The amendment was defeated in 1875 but would be the model incorporated into 34 state constitutions over the next three decades. They have come down to us today. “Thirty-one states presently have Blaine amendments, or amendments derived from the Blaine formula, in their constitutions forbidding state aid to Catholic schools.”24 These “Blaine amendments” are clearly illegal under the Federal constitution. Drafted on the basis of anti-Catholic prejudice, they are aimed at a single class of citizens. The “protestant paranoia fueled by waves of Catholic immigration to the U.S. beginning in the mid-nineteenth century, cannot form the basis of a stable constitutional principle. And the stability of the principle has been undermined by the amelioration of those concerns. From the advent of publicly supported, compulsory education until very recently, aid to sectarian schools primarily meant aid to Catholic schools as an enterprise to rival publicly supported, essentially Protestant schools.”25

Historian David O’Brien concluded that with the Blaine amendments to state constitutions, “the outcome of the great Bible war, then, was forecast in the New York fight four decades earlier: the secularization of public education and the ban on aid to church-sponsored schools.”26 But the reality in the 19th century and virtually the first half of the twentieth century was far different.
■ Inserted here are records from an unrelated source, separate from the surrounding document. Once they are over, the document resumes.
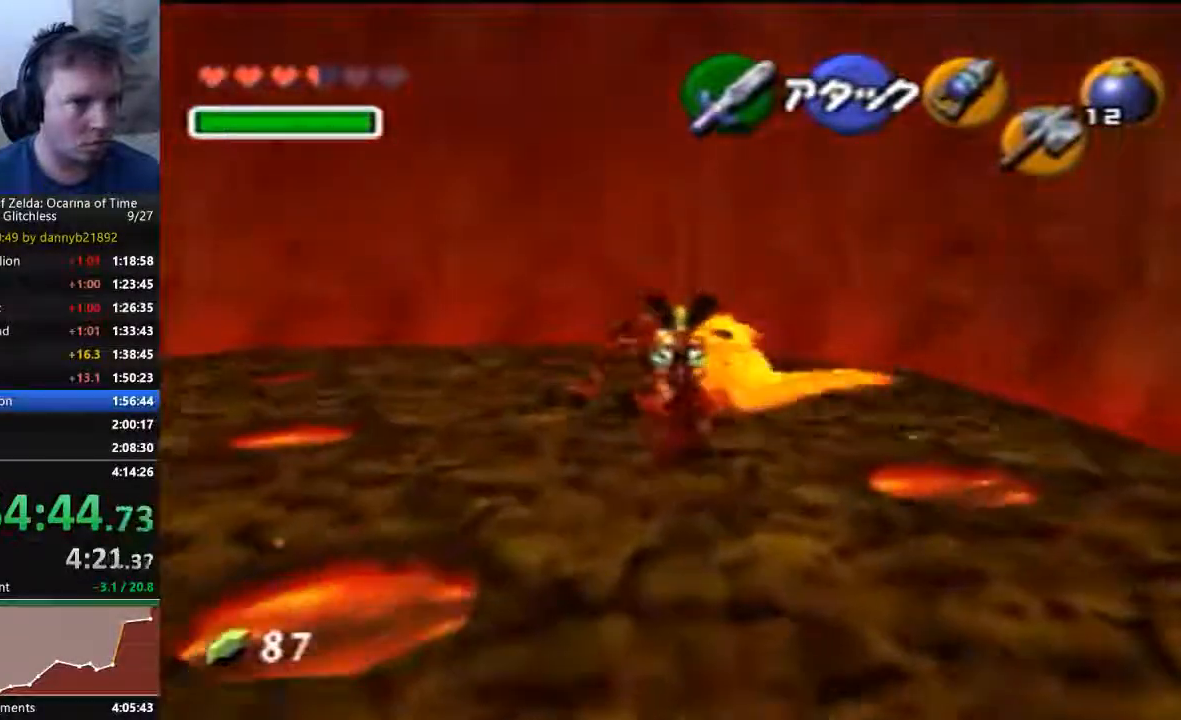
{"dt_ms": 500, "buttons": [], "left_stick": "down", "events": [[33, "left_stick", "down"], [67, "B", "up"], [167, "B", "down"], [233, "B", "up"], [300, "B", "down"], [433, "B", "up"]]}
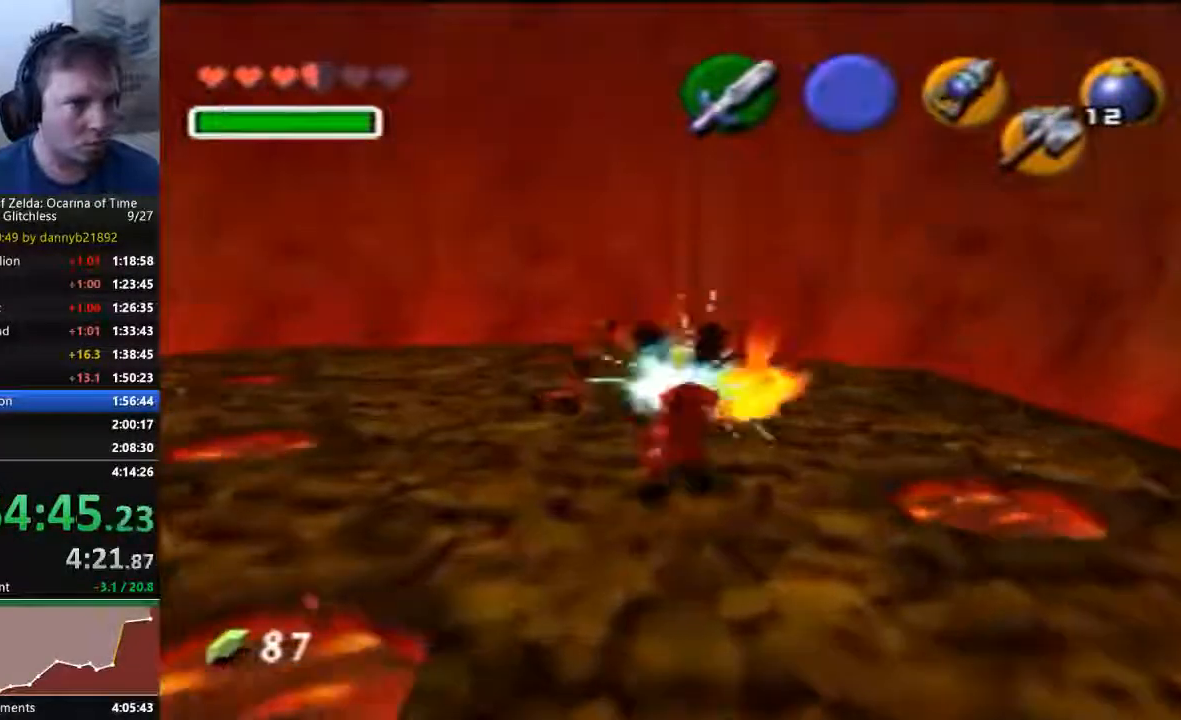
{"dt_ms": 500, "buttons": [], "left_stick": "down", "events": []}
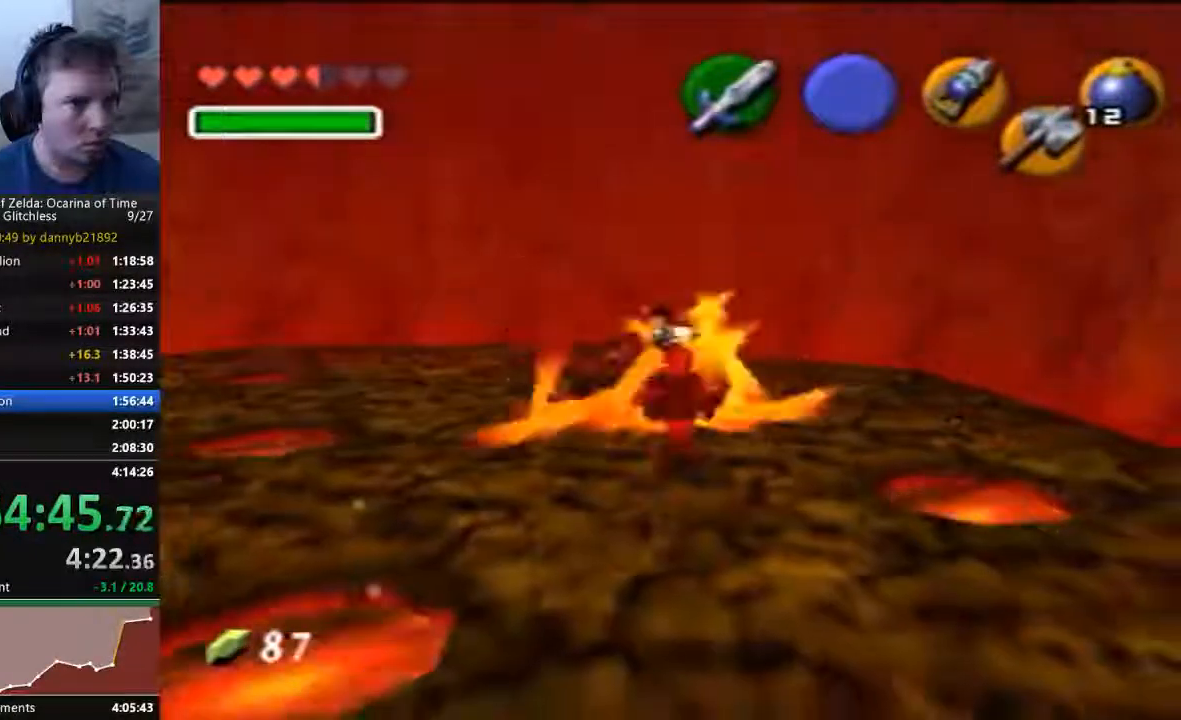
{"dt_ms": 1000, "buttons": [], "left_stick": "center"}
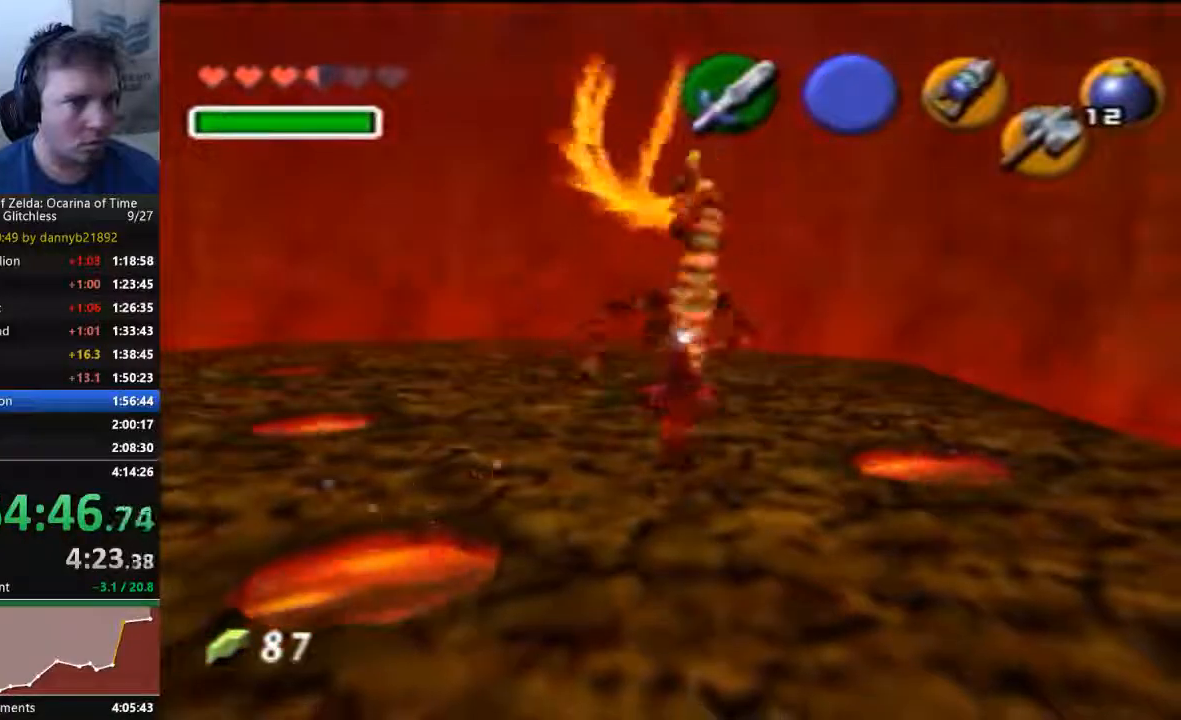
{"dt_ms": 500, "buttons": [], "left_stick": "center", "events": [[400, "B", "down"], [500, "B", "up"]]}
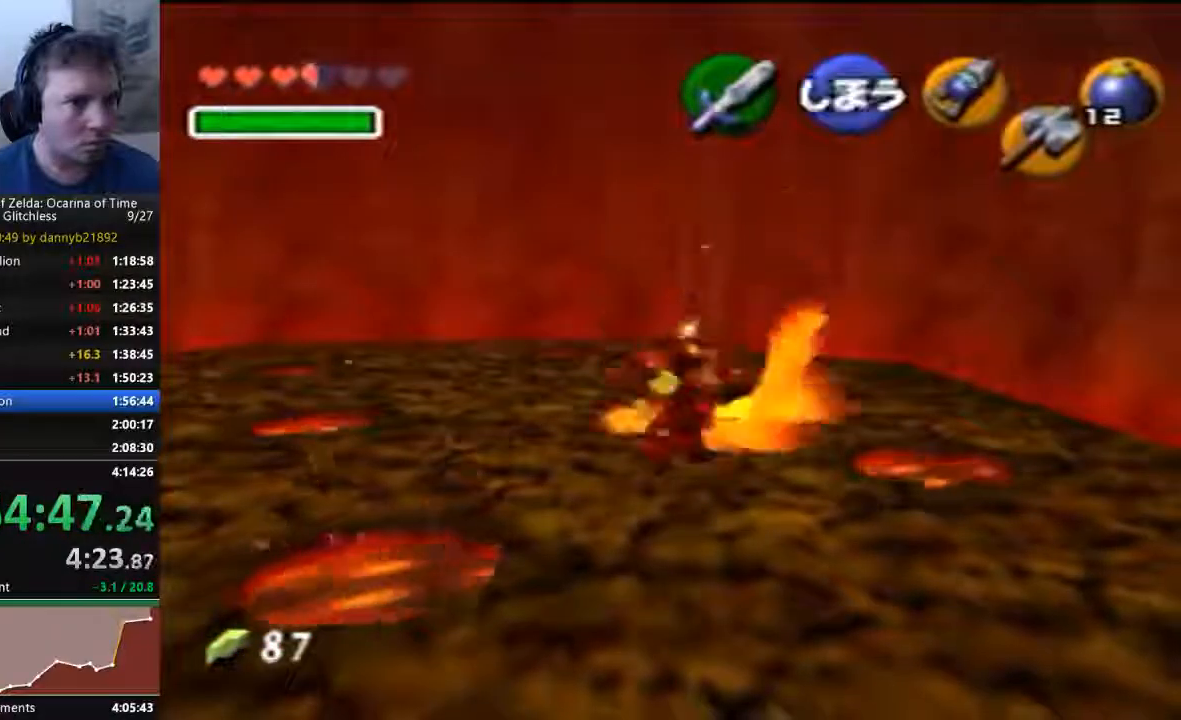
{"dt_ms": 500, "buttons": ["B"], "left_stick": "center", "events": [[100, "B", "down"]]}
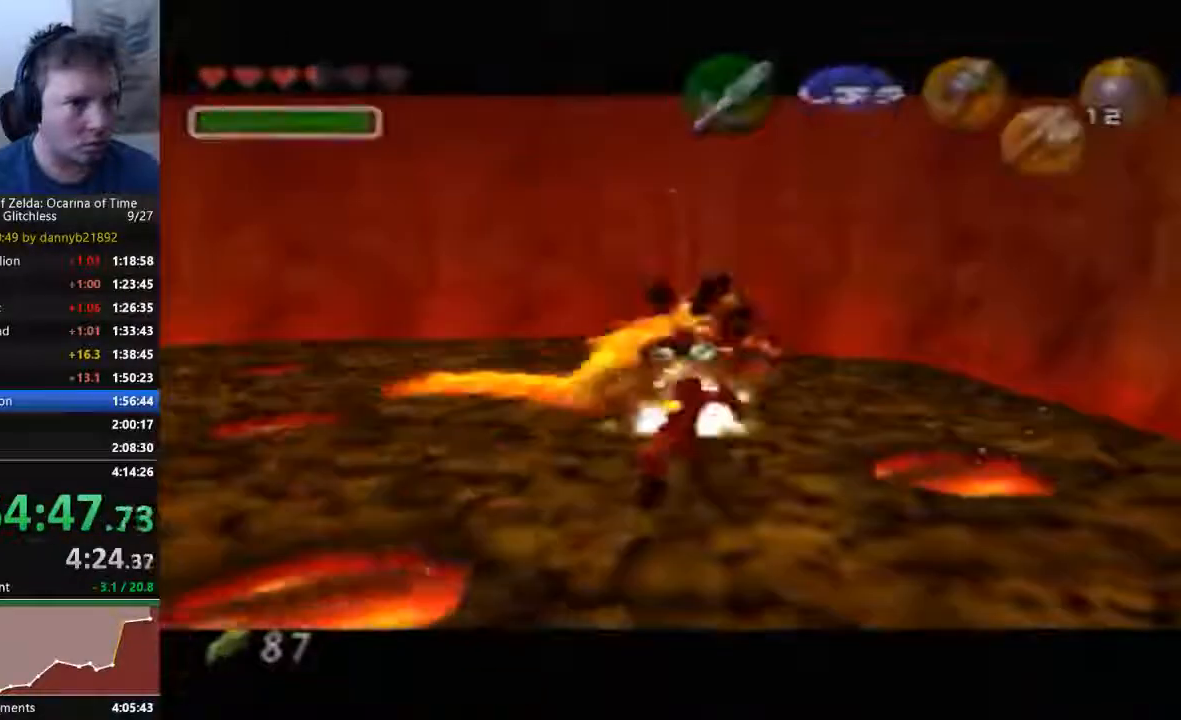
{"dt_ms": 500, "buttons": ["B"], "left_stick": "center", "events": [[33, "B", "up"], [333, "A", "down"], [433, "A", "up"], [433, "B", "down"]]}
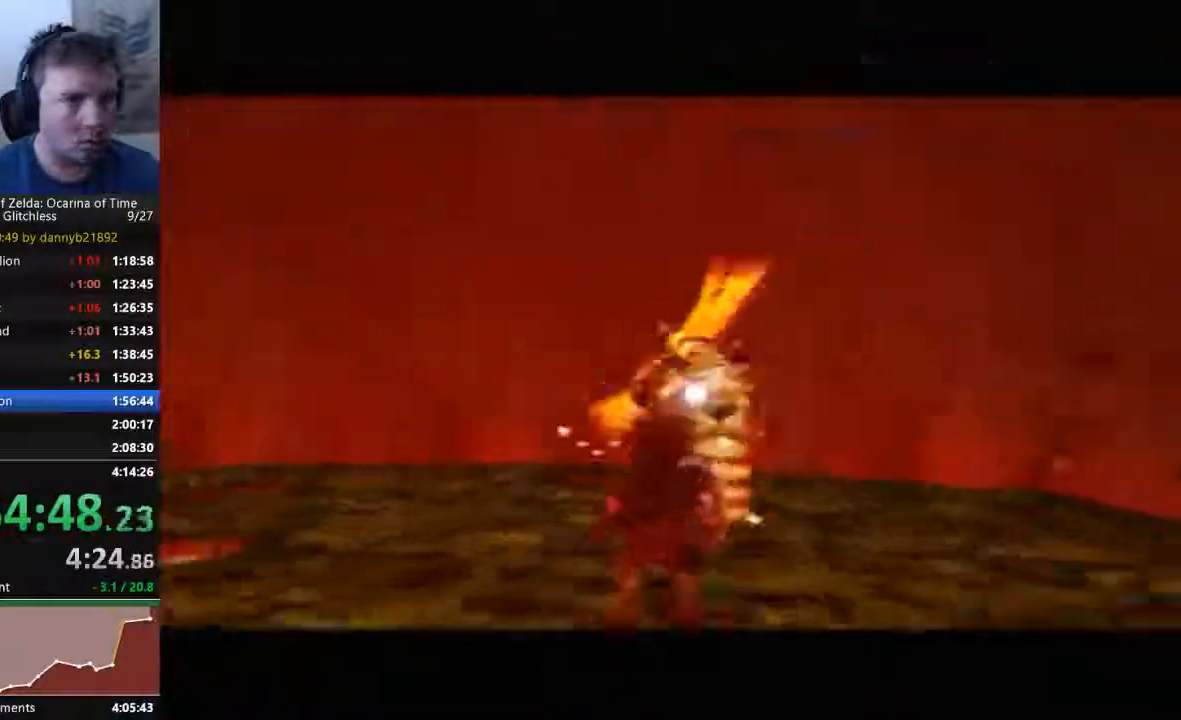
{"dt_ms": 1000, "buttons": ["A"], "left_stick": "center", "events": [[33, "A", "down"], [33, "B", "up"], [167, "A", "up"], [167, "B", "down"], [233, "A", "down"], [233, "B", "up"], [367, "A", "up"], [433, "A", "down"], [500, "A", "up"], [500, "B", "down"], [567, "B", "up"], [600, "A", "down"], [667, "B", "down"], [700, "A", "up"], [800, "A", "down"], [800, "B", "up"], [867, "A", "up"], [867, "B", "down"], [933, "B", "up"], [967, "A", "down"]]}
As noted above, the New York battle did not end Bible reading or Protestant services in public schools in New York City. Long after states adopted Blaine Amendments – well into the 20th century – public schools routinely conducted such services and identified themselves by a generically Christian environment. They would only begin to become secularized, and then only in urban America, in the 1930s with the influx of the new professional public educators inculcated with the teaching philosophy of John Dewey. Even at that point, the impetus for such secularization came from the teaching community and not through judicial or legislative mandate.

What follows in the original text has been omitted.